Under Article 44 of the UCMJ, jeopardy attaches upon “the introduction of evidence.” In civilian trials, jeopardy attaches for Fifth Amendment purposes “when a jury is empaneled and sworn.” Serfass v. United States, 420 U.S. 377, 388 (1975).
In United States v. Easton, __ M.J. __, No. ARMY 20080640 (A. Ct. Crim. App. July 28, 2011), the convenng authority withdrew and dismissed charges after the members panel was sworn and assembled, but before opening statements and the introduction of evidence. The CA subsequently referred the same charges, plus others, to another court-martial. On appeal, the defense argued that Article 44′s trigger for jeopardy was unconstitutional and that the military must follow the same “empaneled and sworn” rule that applies in civilian courts. ACCA, however, side-stepped that constitutional challenge, holding that while jeopardy had attached at the first trial, it had never terminated, thus allowing the accused to be tried by a second court-martial without implicating the double jeopardy protection.

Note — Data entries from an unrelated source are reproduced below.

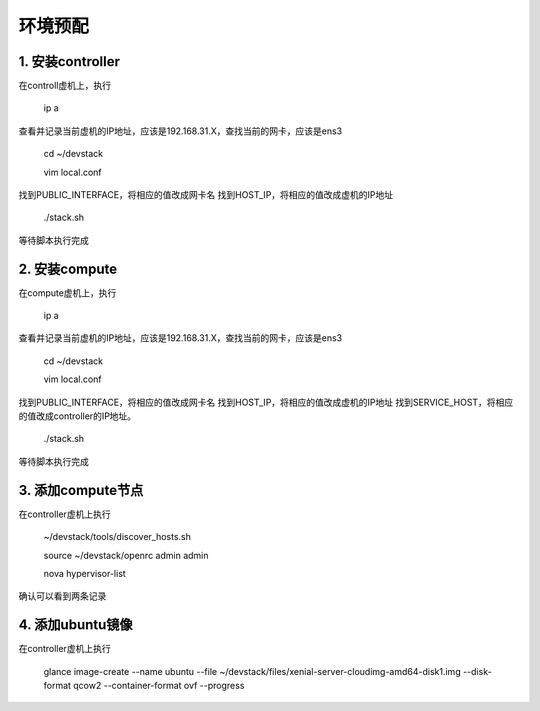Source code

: ========================
环境预配
========================

1. 安装controller
================

在controll虚机上，执行

    ip a
    
查看并记录当前虚机的IP地址，应该是192.168.31.X，查找当前的网卡，应该是ens3

    cd ~/devstack
    
    vim local.conf
    
找到PUBLIC_INTERFACE，将相应的值改成网卡名
找到HOST_IP，将相应的值改成虚机的IP地址

    ./stack.sh
    
等待脚本执行完成

2. 安装compute
=============

在compute虚机上，执行

    ip a
    
查看并记录当前虚机的IP地址，应该是192.168.31.X，查找当前的网卡，应该是ens3

    cd ~/devstack
    
    vim local.conf
    
找到PUBLIC_INTERFACE，将相应的值改成网卡名
找到HOST_IP，将相应的值改成虚机的IP地址
找到SERVICE_HOST，将相应的值改成controller的IP地址。

    ./stack.sh
    
等待脚本执行完成

3. 添加compute节点
========

在controller虚机上执行

  ~/devstack/tools/discover_hosts.sh
  
  source ~/devstack/openrc admin admin
  
  nova hypervisor-list
  
确认可以看到两条记录

4. 添加ubuntu镜像
===============

在controller虚机上执行

    glance image-create --name ubuntu --file ~/devstack/files/xenial-server-cloudimg-amd64-disk1.img --disk-format qcow2 --container-format ovf --progress
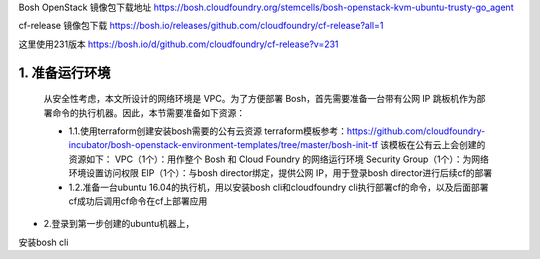 

Bosh OpenStack 镜像包下载地址
https://bosh.cloudfoundry.org/stemcells/bosh-openstack-kvm-ubuntu-trusty-go_agent


cf-release 镜像包下载
https://bosh.io/releases/github.com/cloudfoundry/cf-release?all=1

这里使用231版本
https://bosh.io/d/github.com/cloudfoundry/cf-release?v=231


1. 准备运行环境
==============

  从安全性考虑，本文所设计的网络环境是 VPC。为了方便部署 Bosh，首先需要准备一台带有公网 IP 跳板机作为部署命令的执行机器。因此，本节需要准备如下资源：

  * 1.1.使用terraform创建安装bosh需要的公有云资源
    terraform模板参考：https://github.com/cloudfoundry-incubator/bosh-openstack-environment-templates/tree/master/bosh-init-tf
    该模板在公有云上会创建的资源如下：
    VPC（1个）：用作整个 Bosh 和 Cloud Foundry 的网络运行环境
    Security Group（1个）：为网络环境设置访问权限
    EIP（1个）：与bosh director绑定，提供公网 IP，用于登录bosh director进行后续cf的部署

  * 1.2.准备一台ubuntu 16.04的执行机，用以安装bosh cli和cloudfoundry cli执行部署cf的命令，以及后面部署cf成功后调用cf命令在cf上部署应用

* 2.登录到第一步创建的ubuntu机器上，
安装bosh cli
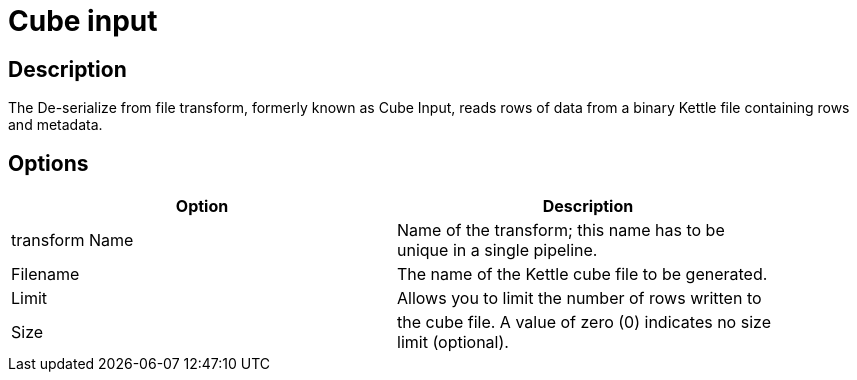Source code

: = Cube input

== Description

The De-serialize from file transform, formerly known as Cube Input, reads rows of data from a binary Kettle file containing rows and metadata.

== Options

[width="90%", options="header"]
|===
|Option|Description
|transform Name|Name of the transform; this name has to be unique in a single pipeline.
|Filename|The name of the Kettle cube file to be generated.
|Limit|Allows you to limit the number of rows written to
|Size|the cube file. A value of zero (0) indicates no size limit (optional). 
|===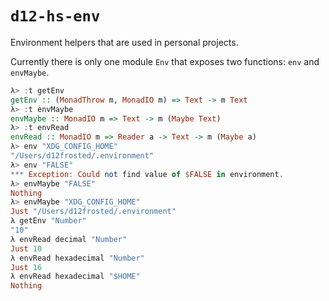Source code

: * ~d12-hs-env~

Environment helpers that are used in personal projects.

Currently there is only one module =Env= that exposes two functions: ~env~ and
~envMaybe~.

#+BEGIN_SRC haskell
λ> :t getEnv
getEnv :: (MonadThrow m, MonadIO m) => Text -> m Text
λ> :t envMaybe
envMaybe :: MonadIO m => Text -> m (Maybe Text)
λ> :t envRead
envRead :: MonadIO m => Reader a -> Text -> m (Maybe a)
λ> env "XDG_CONFIG_HOME"
"/Users/d12frosted/.environment"
λ> env "FALSE"
*** Exception: Could not find value of $FALSE in environment.
λ> envMaybe "FALSE"
Nothing
λ> envMaybe "XDG_CONFIG_HOME"
Just "/Users/d12frosted/.environment"
λ getEnv "Number"
"10"
λ envRead decimal "Number"
Just 10
λ envRead hexadecimal "Number"
Just 16
λ envRead hexadecimal "$HOME"
Nothing
#+END_SRC
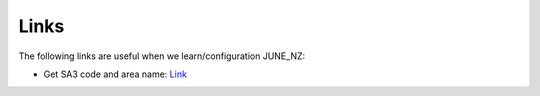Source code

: Links
=====

The following links are useful when we learn/configuration JUNE_NZ:

- Get SA3 code and area name: `Link <https://datafinder.stats.govt.nz/layer/111202-statistical-area-3-2023-generalised/>`_
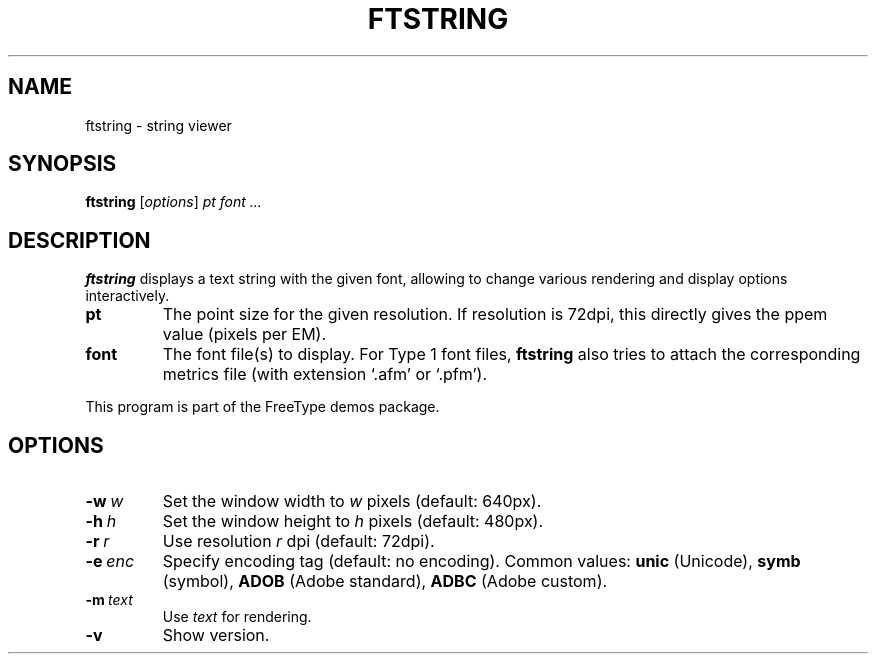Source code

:.TH FTSTRING 1 "July 2016" "Freetype 2.6.5"
.
.
.SH NAME
.
ftstring \- string viewer
.
.
.SH SYNOPSIS
.
.B ftstring
.RI [ options ]
.I pt font .\|.\|.
.
.
.SH DESCRIPTION
.
.B ftstring
displays a text string with the given font, allowing to change
various rendering and display options interactively.
.
.TP
.B pt
The point size for the given resolution.
If resolution is 72dpi, this directly gives the ppem value (pixels per EM).
.
.TP
.B font
The font file(s) to display.
For Type 1 font files,
.B ftstring
also tries to attach the corresponding metrics file (with extension `.afm'
or `.pfm').
.
.PP
This program is part of the FreeType demos package.
.
.
.SH OPTIONS
.
.TP
.BI \-w \ w
Set the window width to
.I w
pixels (default: 640px).
.
.TP
.BI \-h \ h
Set the window height to
.I h
pixels (default: 480px).
.
.TP
.BI \-r \ r
Use resolution
.I r
dpi (default: 72dpi).
.
.TP
.BI \-e \ enc
Specify encoding tag (default: no encoding).
Common values:
.B unic
(Unicode),
.B symb
(symbol),
.B ADOB
(Adobe standard),
.B ADBC
(Adobe custom).
.
.TP
.BI \-m \ text
Use
.I text
for rendering.
.
.TP
.B \-v
Show version.
.
.\" eof
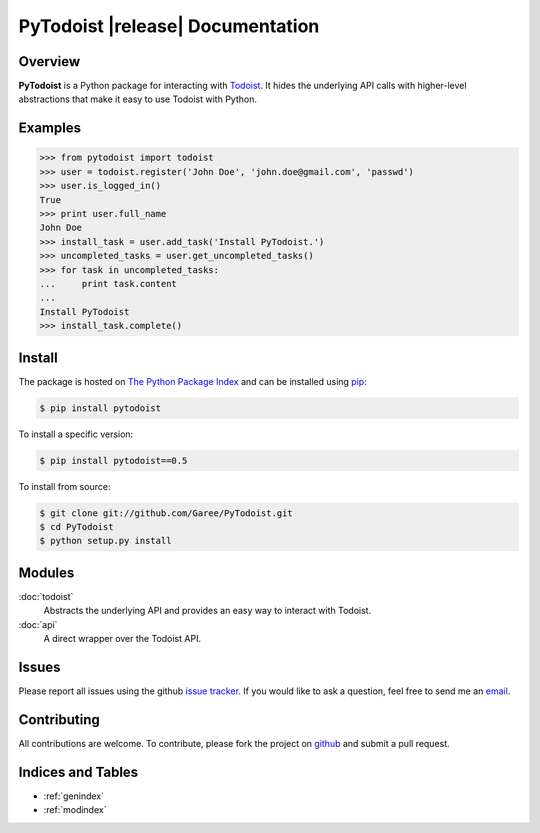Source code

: PyTodoist |release| Documentation
=================================

Overview
--------
**PyTodoist** is a Python package for interacting with `Todoist <http://www.todoist.com>`_. It hides the underlying API calls with higher-level abstractions that make it easy to use Todoist with Python.

Examples
--------

>>> from pytodoist import todoist
>>> user = todoist.register('John Doe', 'john.doe@gmail.com', 'passwd')
>>> user.is_logged_in()
True
>>> print user.full_name
John Doe
>>> install_task = user.add_task('Install PyTodoist.')
>>> uncompleted_tasks = user.get_uncompleted_tasks()
>>> for task in uncompleted_tasks:
...     print task.content
...
Install PyTodoist
>>> install_task.complete()

Install
-------

The package is hosted on `The Python Package Index <https://pypi.python.org/pypi>`_ and can be installed using `pip <https://pypi.python.org/pypi/pip>`_:

.. code-block:: bash

   $ pip install pytodoist

To install a specific version:

.. code-block:: bash

   $ pip install pytodoist==0.5

To install from source:

.. code-block:: bash

   $ git clone git://github.com/Garee/PyTodoist.git
   $ cd PyTodoist
   $ python setup.py install

Modules
-------
:doc:`todoist`
     Abstracts the underlying API and provides an easy way to interact with Todoist.

:doc:`api`
    A direct wrapper over the Todoist API.

Issues
------
Please report all issues using the github `issue tracker <https://github.com/Garee/PyTodoist/issues>`_. If you would like to ask a question, feel free to send me an `email <mailto:gary@garyblackwood.co.uk>`_.

Contributing
------------

All contributions are welcome. To contribute, please fork the project on `github <https://github.com/Garee/PyTodoist>`_ and submit a pull request.

Indices and Tables
------------------

* :ref:`genindex`
* :ref:`modindex`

ACCA reasoned, “In general, jeopardy will terminate, and therefore preclude a subsequent court-martial, where charges are dismissed. But where a manifest necessity exists to dismiss charges, then jeopardy does not terminate.” Id., slip op. at 8. “‘[M]anifest necessity’ refers to the magnitude of the circumstances that justify discontinuing a trial without terminating jeopardy. The term ‘manifest necessity’ does not equate to irresistible compulson, but instead means there is a ‘high degree’ of need for the action taken.” Id. (internal citations omitted).
ACCA found such “manifest necessity” existed:
[T]his case demonstrates a manifest necessity for the convening authority’s actions. Appellant’s unit was ordered to Iraq as part of a surge of forces designed to quell the deadly violence in that country. Appellant’s crime was for intentionally missing movement to Iraq for this operation. As appellant’s case neared trial, it became clear that operational requirements would prevent the return of some members of appellant’s unit that possessed knowledge about the circumstances of the case. Thus, due to the very nature of appellant’s crime and the ongoing operations in Iraq, two witnesses were unavailable for trial. The government still made efforts to prosecute appellant’s first court-martial and secured depositions of the unavailable witnesses, but the depositions were inoperable.
. . . .
[O]perational considerations drove the convening authority’s decision to terminate appellant’s first court-martial. Moreover, there is no evidence that the convening authority acted in bad faith when he made an informed decision to withdraw the charges from that court-martial.
The convening authority’s broad discretion must temper our analysis in this case. No evidence had been introduced at appellant’s first court-martial, and appellant’s unit, which included the witnesses against him, was engaged in combat in Iraq. Instead of pursuing withdrawal of these witnesses from Iraq, the convening authority withdrew the charges from the court-martial. Absent evidence of bad faith, we will not second-guess the convening authority’s tactical decision to withdraw charges here, especially when buttressed by the record of trial and the military judge’s thorough findings of fact.
Id., slip op. at 10-11 (footnote omitted).
Senior Judge Johnson wrote for a unanimous panel.